> _WHAT YOU HAVE TO DO_
Render the lines of the data below as a JSON list of strings, with one string per line and blank lines omitted.
—————
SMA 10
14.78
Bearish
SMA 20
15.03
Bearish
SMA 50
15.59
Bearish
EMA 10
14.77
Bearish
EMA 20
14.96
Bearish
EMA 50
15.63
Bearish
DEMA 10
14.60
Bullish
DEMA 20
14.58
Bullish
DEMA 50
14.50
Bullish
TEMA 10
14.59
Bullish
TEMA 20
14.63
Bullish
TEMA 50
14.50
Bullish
—————
> _REPLY TO THE EXERCISE_
[
  "SMA 10",
  "14.78",
  "Bearish",
  "SMA 20",
  "15.03",
  "Bearish",
  "SMA 50",
  "15.59",
  "Bearish",
  "EMA 10",
  "14.77",
  "Bearish",
  "EMA 20",
  "14.96",
  "Bearish",
  "EMA 50",
  "15.63",
  "Bearish",
  "DEMA 10",
  "14.60",
  "Bullish",
  "DEMA 20",
  "14.58",
  "Bullish",
  "DEMA 50",
  "14.50",
  "Bullish",
  "TEMA 10",
  "14.59",
  "Bullish",
  "TEMA 20",
  "14.63",
  "Bullish",
  "TEMA 50",
  "14.50",
  "Bullish"
]